### TASK GOAL
Count the lines in the records that contain the string "angle", matching case exactly, and give only that number.

### MATERIAL FOR THE TASK
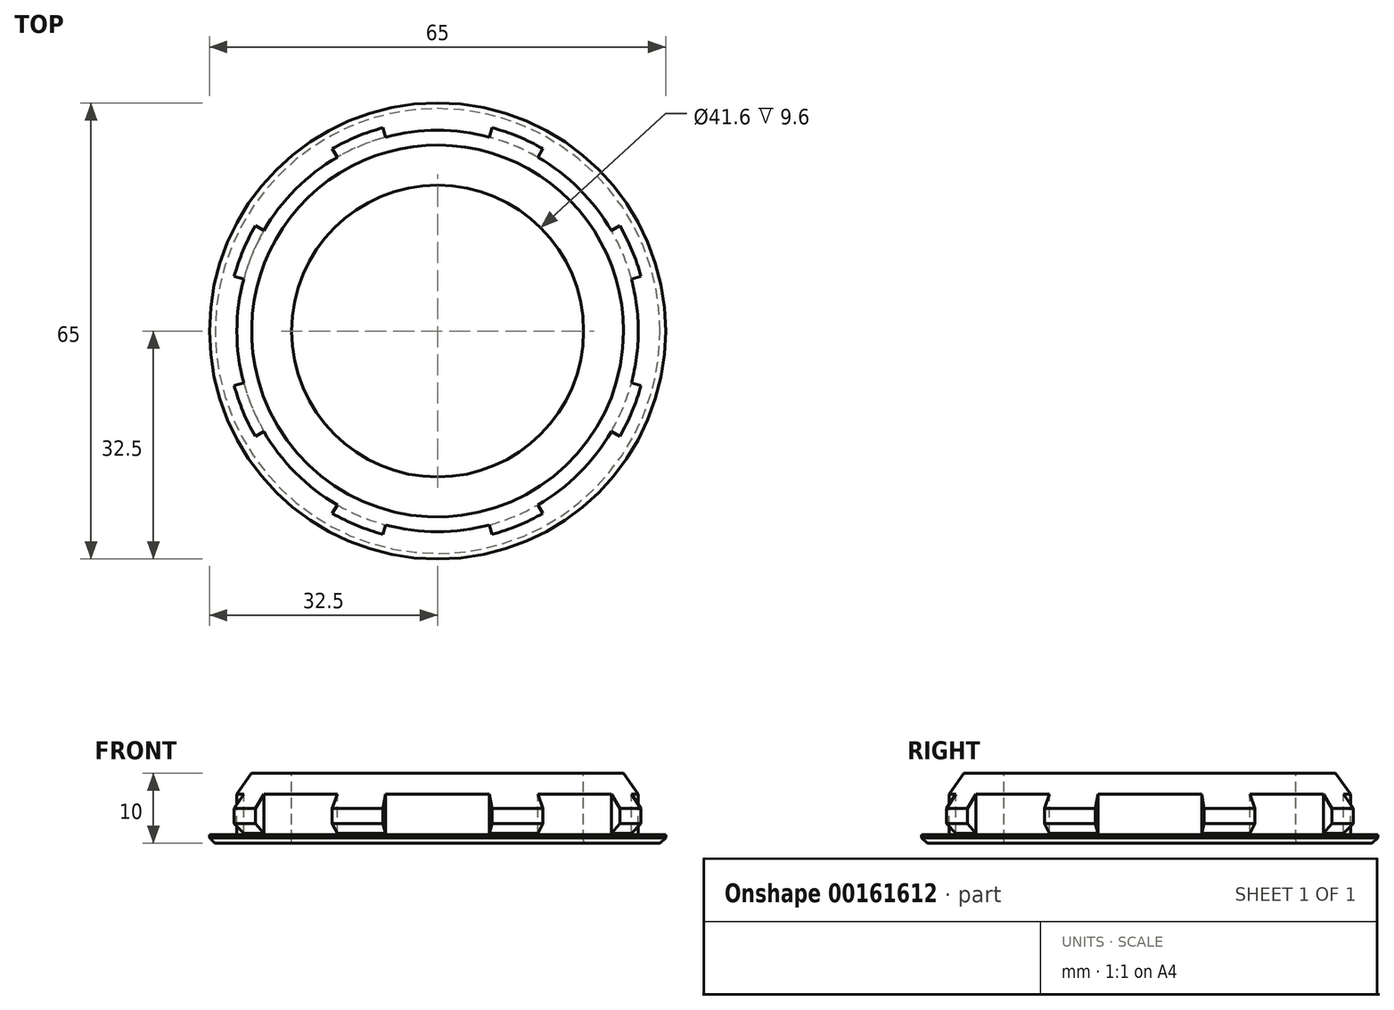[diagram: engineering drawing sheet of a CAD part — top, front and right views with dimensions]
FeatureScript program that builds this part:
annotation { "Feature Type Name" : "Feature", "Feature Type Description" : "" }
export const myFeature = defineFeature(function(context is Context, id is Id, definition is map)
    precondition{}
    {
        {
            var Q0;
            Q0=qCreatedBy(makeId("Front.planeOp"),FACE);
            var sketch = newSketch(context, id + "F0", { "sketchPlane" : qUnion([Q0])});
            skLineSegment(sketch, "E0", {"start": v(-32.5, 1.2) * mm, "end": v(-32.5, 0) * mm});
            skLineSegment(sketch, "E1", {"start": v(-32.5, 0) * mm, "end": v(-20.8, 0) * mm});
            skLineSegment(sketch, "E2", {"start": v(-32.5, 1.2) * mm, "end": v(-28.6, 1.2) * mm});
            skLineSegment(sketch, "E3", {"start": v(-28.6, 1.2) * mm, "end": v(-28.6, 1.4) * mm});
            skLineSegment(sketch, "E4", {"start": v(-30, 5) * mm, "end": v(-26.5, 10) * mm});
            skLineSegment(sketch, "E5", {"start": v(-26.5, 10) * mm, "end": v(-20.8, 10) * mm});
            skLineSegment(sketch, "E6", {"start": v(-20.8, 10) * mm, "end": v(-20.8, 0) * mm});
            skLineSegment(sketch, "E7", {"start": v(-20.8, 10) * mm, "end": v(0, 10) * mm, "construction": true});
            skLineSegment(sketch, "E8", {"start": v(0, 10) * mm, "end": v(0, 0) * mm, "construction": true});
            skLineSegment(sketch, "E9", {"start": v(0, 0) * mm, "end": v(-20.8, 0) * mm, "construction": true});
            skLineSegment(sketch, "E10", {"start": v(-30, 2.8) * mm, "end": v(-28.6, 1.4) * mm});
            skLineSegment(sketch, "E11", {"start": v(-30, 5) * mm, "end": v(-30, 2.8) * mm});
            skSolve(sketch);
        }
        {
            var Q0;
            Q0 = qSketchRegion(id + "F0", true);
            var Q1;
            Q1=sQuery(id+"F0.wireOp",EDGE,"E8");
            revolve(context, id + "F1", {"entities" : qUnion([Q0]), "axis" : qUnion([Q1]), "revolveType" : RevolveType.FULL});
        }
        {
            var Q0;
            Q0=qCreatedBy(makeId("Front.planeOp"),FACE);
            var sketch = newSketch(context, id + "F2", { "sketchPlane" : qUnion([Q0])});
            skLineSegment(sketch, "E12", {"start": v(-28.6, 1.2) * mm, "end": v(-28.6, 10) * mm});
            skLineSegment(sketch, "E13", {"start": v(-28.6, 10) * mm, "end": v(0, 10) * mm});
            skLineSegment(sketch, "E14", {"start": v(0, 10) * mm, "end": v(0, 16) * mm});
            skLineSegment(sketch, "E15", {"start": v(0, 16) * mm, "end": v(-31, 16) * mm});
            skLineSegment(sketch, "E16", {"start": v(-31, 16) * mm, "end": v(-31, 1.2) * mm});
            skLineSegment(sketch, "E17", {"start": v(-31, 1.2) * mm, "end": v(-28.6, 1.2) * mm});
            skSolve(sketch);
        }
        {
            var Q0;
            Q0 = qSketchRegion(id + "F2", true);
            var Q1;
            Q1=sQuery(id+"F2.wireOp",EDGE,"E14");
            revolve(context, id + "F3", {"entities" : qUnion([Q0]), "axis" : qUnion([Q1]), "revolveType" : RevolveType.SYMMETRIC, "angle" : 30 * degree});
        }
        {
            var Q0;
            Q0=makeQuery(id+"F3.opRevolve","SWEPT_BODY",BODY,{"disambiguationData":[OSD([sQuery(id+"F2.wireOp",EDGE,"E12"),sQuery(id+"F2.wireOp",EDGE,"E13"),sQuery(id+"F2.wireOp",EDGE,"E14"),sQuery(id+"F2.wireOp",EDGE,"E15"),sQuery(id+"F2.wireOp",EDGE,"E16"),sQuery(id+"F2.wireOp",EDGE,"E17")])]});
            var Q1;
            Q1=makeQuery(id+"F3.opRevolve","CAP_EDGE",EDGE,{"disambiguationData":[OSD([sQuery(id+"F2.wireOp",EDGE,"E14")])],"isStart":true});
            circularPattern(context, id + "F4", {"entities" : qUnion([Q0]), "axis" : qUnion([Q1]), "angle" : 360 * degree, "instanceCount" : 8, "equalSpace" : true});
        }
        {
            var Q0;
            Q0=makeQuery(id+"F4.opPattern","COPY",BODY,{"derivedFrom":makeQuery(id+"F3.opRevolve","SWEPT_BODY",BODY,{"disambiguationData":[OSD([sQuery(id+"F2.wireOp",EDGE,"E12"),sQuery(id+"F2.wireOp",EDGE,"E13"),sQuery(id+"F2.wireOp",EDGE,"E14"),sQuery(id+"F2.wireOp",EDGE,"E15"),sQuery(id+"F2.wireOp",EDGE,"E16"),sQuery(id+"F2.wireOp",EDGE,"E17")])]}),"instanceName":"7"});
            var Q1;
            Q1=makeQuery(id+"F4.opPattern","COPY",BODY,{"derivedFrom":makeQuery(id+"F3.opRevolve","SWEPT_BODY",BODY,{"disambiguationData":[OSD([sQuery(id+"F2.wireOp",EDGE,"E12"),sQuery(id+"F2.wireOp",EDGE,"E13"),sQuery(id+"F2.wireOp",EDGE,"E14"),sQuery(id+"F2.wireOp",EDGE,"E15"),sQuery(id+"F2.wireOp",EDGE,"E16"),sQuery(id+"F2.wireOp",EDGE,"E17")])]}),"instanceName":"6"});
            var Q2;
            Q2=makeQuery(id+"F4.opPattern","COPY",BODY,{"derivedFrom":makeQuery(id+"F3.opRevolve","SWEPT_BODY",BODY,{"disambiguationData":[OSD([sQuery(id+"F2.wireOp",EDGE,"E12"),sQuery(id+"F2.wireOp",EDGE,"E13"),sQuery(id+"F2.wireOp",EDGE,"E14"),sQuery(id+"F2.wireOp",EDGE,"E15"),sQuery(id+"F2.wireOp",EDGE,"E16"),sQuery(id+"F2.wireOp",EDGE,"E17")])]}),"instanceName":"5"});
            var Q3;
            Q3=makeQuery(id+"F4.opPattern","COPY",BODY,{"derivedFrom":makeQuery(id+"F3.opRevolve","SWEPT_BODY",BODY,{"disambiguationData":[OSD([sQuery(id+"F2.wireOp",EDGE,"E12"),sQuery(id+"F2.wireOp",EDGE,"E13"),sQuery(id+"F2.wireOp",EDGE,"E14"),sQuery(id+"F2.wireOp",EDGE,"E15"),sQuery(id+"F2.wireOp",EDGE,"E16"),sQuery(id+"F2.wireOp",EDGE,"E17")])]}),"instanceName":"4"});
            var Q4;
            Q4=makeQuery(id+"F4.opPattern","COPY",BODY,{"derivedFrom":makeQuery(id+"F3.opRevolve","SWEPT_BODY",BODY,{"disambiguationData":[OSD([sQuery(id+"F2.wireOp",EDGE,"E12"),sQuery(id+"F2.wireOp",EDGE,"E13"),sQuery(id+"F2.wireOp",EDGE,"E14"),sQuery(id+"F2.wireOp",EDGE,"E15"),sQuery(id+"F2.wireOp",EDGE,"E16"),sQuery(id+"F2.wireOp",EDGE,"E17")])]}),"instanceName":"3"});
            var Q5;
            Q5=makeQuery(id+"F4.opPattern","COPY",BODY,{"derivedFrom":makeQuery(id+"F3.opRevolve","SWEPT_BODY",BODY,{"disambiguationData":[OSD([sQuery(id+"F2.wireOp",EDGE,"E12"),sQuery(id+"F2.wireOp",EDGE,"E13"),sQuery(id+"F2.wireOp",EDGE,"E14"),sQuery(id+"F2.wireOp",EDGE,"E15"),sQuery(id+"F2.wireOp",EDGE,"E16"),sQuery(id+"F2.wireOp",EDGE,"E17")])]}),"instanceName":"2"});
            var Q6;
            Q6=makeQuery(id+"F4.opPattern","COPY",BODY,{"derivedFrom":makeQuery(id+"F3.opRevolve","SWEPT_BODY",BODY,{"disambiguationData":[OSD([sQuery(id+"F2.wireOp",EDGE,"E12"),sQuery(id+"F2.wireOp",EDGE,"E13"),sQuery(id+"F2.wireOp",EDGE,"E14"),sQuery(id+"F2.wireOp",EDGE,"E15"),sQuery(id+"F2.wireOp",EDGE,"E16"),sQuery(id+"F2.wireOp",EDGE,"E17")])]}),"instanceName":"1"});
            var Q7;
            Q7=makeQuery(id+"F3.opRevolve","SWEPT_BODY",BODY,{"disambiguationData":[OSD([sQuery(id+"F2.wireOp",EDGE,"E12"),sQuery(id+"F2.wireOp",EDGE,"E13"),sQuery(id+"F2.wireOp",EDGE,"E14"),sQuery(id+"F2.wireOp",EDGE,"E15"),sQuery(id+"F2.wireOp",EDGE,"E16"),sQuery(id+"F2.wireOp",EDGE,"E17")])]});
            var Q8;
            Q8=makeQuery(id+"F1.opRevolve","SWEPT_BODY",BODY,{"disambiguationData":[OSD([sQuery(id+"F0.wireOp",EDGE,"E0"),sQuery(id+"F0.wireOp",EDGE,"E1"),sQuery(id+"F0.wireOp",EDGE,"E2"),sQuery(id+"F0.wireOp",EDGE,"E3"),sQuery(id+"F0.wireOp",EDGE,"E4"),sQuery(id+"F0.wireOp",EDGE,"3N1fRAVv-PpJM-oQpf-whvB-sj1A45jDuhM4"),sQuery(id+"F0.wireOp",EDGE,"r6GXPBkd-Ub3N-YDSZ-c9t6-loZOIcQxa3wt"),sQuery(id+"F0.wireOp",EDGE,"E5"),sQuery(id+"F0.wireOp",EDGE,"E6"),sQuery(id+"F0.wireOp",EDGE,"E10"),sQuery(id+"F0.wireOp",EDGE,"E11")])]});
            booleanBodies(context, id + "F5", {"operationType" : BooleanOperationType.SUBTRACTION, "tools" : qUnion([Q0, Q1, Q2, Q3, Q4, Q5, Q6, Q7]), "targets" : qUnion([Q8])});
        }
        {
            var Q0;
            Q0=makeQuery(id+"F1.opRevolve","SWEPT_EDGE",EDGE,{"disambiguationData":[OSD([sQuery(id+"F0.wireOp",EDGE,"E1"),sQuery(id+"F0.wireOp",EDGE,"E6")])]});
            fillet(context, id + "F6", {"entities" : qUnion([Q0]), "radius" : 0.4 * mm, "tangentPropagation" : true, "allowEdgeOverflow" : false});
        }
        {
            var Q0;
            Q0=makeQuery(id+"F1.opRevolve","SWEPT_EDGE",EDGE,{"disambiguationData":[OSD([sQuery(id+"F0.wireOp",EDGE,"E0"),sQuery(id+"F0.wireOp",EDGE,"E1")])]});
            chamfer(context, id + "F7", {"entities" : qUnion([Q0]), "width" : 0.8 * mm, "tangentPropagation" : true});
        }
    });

### ANSWER IN FULL
2